By Mark Licht
This year let’s all toss out planting windows for corn. Farmers should be focused on when soil conditions are prime to plant. Soil temperatures need to be on the rise; 50oF and rising. Planting 24-36 hours before a cold spell—regardless of how long—is putting your seed at risk of cold injury and reduced germination.
The critical corn planting date for Iowa is before May 18 and soybean is May 20; after which you can expect yield losses. Switching to a well-adapted maturity doesn’t pay off until after June 1 for corn, and about June 15 for soybean, but at that point, it would be more about reducing fall frost risk more than anything.

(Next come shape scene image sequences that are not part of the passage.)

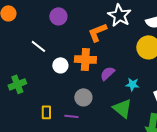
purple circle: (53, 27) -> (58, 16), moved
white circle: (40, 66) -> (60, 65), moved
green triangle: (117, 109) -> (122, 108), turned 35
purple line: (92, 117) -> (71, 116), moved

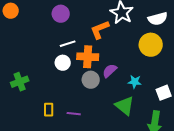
white line: (38, 46) -> (68, 44), moved, turned -56
gray circle: (83, 97) -> (91, 80), moved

There might be some hope when it comes to variable rate seeding. Not necessarily from increasing yields, but from seed cost savings. Typical seeding rate response range for common hybrids is going to be 32,000-35,000 and 2,000-4,000 less, for economic seeding rate depending on seed costs. The weather and its interaction with topography and soil is a huge influencer on how variable rate seeding works. Dry weather typically means depressions and field areas that collect water can support higher seeding rates. However, if conditions are wet then upland areas and course soils can support higher seeding rates.
For soybean, using the same 125,000-140,000 seeding rate is still a solid recommendation. Farmers could possibly drop 25,000 on high productivity field areas. Stress areas from Soybean Cyst Nematode or iron deficiency chlorosis or similar may benefit from higher seeding rates, while areas with high white mold potential may benefit from lower seeding rates.
Row spacing on corn may have higher yields for 20” rows compared to 30” rows when yield potential is greater than 240 bu/ac. However, below 240 bu/ac, 20” and 30” rows are yield neutral. I’m quite confident of this for north of Hwy 30 and west of I-35. Less certain for southern Iowa.
The benefit would be that yield benefits could be realized in soybean (unless white mold potential is high), which could help pay for equipment changes. The problems are that a planter, combine head and tires are a huge capital expense and even a soybean yield response may not be able to cover those costs.